[選んだ文章]

当時の軍隊は一部の兵のみが“名簿”に記録され、
徴発された農民・人足などは 「名前のない階層」 として扱われた。
•正規兵 → 記録される
•傭兵 → 生きている間だけ記録
•人足・労働徴発 → 記録されない(補充可能とみなす)
帳簿に残らない者は、
そのまま 歴史からも消える。
悠真が必死に「名を書く」行為は、史実ではほぼ行われなかった。
③ 捕虜の扱い ―「食わせる価値なし」
中世の捕虜は、現代の「人道的扱い」とは程遠く、
•捕虜は“所有物”として扱われる
•鎖でつないで労役
•病気や衰弱したら捨てる
•食料不足時は優先順位が最下位
特に13世紀フランス南部では、
食料不足が慢性化していたため “捕虜への配給ゼロ” も珍しくなかった。
10話の描写(鎖につながれ、痩せた捕虜)は完全に史実そのまま。
④ ゴミのように扱われる“人足階層”
王の直属兵はそれなりの待遇を受けたが、
徴発された農民・流民たちは最下層だった。

[/選んだ文章]
[もらった情報]

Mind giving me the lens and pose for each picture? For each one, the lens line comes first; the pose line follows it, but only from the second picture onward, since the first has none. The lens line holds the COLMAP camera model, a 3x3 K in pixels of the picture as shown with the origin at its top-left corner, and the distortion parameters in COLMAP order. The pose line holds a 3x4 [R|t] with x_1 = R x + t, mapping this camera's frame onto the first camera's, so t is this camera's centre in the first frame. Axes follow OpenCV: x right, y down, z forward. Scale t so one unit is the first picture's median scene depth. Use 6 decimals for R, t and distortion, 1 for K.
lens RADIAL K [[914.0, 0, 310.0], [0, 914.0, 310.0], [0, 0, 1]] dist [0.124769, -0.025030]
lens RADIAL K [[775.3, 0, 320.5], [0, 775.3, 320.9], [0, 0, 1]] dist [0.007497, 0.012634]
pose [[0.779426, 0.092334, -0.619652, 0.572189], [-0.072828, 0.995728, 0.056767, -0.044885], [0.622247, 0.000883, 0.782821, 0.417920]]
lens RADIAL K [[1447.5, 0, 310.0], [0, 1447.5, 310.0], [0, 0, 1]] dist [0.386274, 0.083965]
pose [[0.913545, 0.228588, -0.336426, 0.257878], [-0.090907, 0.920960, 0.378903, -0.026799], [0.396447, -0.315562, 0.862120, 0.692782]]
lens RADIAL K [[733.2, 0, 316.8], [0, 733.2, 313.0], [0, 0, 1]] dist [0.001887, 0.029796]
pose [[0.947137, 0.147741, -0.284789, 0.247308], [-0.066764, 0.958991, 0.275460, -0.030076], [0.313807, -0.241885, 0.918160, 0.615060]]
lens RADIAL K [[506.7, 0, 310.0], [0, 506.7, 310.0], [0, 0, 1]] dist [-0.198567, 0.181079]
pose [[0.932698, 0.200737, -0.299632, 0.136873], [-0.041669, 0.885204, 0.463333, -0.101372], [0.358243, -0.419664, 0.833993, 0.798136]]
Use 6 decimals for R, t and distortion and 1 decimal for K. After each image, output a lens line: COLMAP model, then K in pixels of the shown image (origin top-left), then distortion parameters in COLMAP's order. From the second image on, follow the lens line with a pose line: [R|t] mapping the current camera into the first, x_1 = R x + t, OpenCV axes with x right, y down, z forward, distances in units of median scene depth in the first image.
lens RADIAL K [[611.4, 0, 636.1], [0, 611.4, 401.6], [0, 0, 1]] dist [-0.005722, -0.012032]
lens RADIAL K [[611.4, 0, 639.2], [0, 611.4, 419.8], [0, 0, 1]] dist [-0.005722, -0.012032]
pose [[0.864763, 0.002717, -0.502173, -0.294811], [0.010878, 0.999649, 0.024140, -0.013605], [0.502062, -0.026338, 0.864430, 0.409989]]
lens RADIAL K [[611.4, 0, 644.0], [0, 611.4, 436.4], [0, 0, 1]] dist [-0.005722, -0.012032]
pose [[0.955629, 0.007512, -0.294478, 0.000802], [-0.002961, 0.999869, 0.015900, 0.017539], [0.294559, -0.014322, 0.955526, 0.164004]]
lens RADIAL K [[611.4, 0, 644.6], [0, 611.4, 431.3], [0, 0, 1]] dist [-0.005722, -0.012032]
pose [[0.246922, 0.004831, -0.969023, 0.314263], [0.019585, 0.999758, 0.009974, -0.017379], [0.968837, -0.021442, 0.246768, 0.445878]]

[/もらった情報]

中世の人足や捕虜の扱いについて書かれた上の文章を、最後の文の後から書きついでください。

彼らは
「人ではなく、使い捨ての労働力」
として扱われた。
・運搬
・遺体処理
・掘削
・武具の修理
・死体の投棄
死んだ場合は、
「代わりを徴発すればよい」
と記録に残っている。
10話に出てきた“ミシェルの死後処理”はまさにこれ。
⑤ 執筆と記録 ― 当時は“特権階層”のみ可能
13世紀で「字が書ける人」は非常に少なく、
読み書きできるのは 神職 or 一部の貴族 のみだった。
つまり:
•悠真が記録係になる
•ベルナールが「書け」と言う
これは “読み書き”を戦場で扱う非常に珍しいケース であり、
悠真が“歴史を残す者”への変化を象徴している。